• [Brief A]: From the rows, duplicate word for word the part that opens with the line containing "8. As of July, 2011, Japan" and closes with the line containing "17. Norway is".

• [Selected text]:
....
Cross-platform, Easy-to-Use Local LAN Chat?
Ars-Gonzo asks: "I was at a conference last week, and had a surprising number of people connected to a peer-to-peer wireless LAN during the lectures. I saw several Mac users typing away during the lectures, and I found out later that they were using iChat's Rendezvous-based local chat to talk to each other. iChat's local subnet chatting functionality is supposedly based on Jabber, but I can't get a Jabber client (on Windows or Linux) to connect to iChat, locally. Has anyone seen any iChat compatible LAN-chat apps for a platform other than Mac?"
I'm going to argue that iChat's LAN chatting mechanism probably isn't based upon Jabber at all. Jabber is a server that clients all connect to, whereas Rendezvous is a true P2P technology, where everybody connects to everybody else.
And good luck on getting 3rd-party support for other protocols in iChat. Apple's got that bolted down to AIM and Local LAN chatting.
....
• [Brief B]: Put this sentence from the LAN chat discussion into Spanish: "Jabber is a server that clients all connect to, whereas Rendezvous is a true P2P technology, where everybody connects to everybody else."

Excerpts from a dataset:
....
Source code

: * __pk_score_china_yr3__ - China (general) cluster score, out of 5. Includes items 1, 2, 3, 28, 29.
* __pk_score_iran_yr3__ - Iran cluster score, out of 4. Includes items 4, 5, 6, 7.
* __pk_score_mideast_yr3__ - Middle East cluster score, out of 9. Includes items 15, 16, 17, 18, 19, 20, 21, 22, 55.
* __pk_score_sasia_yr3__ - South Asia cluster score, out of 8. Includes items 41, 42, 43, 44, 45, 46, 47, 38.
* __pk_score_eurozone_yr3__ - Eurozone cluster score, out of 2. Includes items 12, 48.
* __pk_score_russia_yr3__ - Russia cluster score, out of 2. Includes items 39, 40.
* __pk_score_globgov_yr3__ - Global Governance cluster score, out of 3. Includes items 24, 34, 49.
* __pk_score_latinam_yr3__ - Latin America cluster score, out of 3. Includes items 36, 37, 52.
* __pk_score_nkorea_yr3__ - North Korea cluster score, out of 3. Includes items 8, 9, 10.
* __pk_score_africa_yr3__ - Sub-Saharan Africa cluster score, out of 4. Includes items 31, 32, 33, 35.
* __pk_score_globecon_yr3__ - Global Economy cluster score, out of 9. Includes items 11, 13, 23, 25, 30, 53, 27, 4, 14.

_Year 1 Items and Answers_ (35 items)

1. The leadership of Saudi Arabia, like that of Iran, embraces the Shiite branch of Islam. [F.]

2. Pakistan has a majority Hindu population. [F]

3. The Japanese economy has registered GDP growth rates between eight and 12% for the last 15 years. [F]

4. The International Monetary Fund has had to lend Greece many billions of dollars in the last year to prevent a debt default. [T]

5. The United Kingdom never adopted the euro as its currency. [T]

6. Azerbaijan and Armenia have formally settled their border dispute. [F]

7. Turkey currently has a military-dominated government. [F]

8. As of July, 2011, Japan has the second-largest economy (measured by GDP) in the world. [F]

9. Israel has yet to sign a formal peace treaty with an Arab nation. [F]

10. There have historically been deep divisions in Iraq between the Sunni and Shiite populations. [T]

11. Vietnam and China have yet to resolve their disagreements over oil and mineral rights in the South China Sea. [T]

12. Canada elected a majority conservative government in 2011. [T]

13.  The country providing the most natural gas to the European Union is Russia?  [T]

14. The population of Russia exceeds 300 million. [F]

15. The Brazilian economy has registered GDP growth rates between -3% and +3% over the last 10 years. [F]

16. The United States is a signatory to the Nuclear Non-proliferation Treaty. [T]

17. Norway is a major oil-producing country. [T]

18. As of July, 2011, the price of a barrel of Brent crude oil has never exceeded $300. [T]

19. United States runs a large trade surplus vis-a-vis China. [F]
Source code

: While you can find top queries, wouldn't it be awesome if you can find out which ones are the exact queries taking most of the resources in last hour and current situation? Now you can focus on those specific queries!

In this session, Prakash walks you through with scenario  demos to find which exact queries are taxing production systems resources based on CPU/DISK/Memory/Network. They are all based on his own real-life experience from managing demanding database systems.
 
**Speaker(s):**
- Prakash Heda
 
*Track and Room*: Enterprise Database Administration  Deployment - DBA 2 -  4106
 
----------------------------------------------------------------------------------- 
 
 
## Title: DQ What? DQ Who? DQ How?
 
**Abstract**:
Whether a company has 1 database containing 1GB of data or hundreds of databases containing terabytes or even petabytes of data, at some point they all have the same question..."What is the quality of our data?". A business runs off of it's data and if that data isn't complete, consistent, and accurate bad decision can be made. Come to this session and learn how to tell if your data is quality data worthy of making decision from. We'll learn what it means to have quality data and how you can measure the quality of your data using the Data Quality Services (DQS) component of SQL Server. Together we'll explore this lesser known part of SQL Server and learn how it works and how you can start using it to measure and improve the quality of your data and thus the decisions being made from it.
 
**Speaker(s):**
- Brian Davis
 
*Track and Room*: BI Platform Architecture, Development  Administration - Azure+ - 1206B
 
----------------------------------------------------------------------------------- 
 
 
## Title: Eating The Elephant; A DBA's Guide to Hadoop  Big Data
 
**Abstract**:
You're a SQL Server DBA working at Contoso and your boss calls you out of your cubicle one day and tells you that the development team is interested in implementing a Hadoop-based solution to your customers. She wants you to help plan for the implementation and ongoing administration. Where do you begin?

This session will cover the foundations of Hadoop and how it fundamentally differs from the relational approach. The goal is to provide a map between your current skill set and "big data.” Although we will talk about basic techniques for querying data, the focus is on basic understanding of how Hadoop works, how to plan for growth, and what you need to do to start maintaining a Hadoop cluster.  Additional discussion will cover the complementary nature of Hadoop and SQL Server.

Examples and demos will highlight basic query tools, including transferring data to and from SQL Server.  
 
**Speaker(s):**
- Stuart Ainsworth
....
• [Result A]:
8. As of July, 2011, Japan has the second-largest economy (measured by GDP) in the world. [F]

9. Israel has yet to sign a formal peace treaty with an Arab nation. [F]

10. There have historically been deep divisions in Iraq between the Sunni and Shiite populations. [T]

11. Vietnam and China have yet to resolve their disagreements over oil and mineral rights in the South China Sea. [T]

12. Canada elected a majority conservative government in 2011. [T]

13.  The country providing the most natural gas to the European Union is Russia?  [T]

14. The population of Russia exceeds 300 million. [F]

15. The Brazilian economy has registered GDP growth rates between -3% and +3% over the last 10 years. [F]

16. The United States is a signatory to the Nuclear Non-proliferation Treaty. [T]

17. Norway is a major oil-producing country. [T]

• [Result B]: Jabber es un servidor al que se conectan todos los clientes, mientras que Rendezvous es una verdadera tecnología P2P, en la que todos se conectan con todos los demás.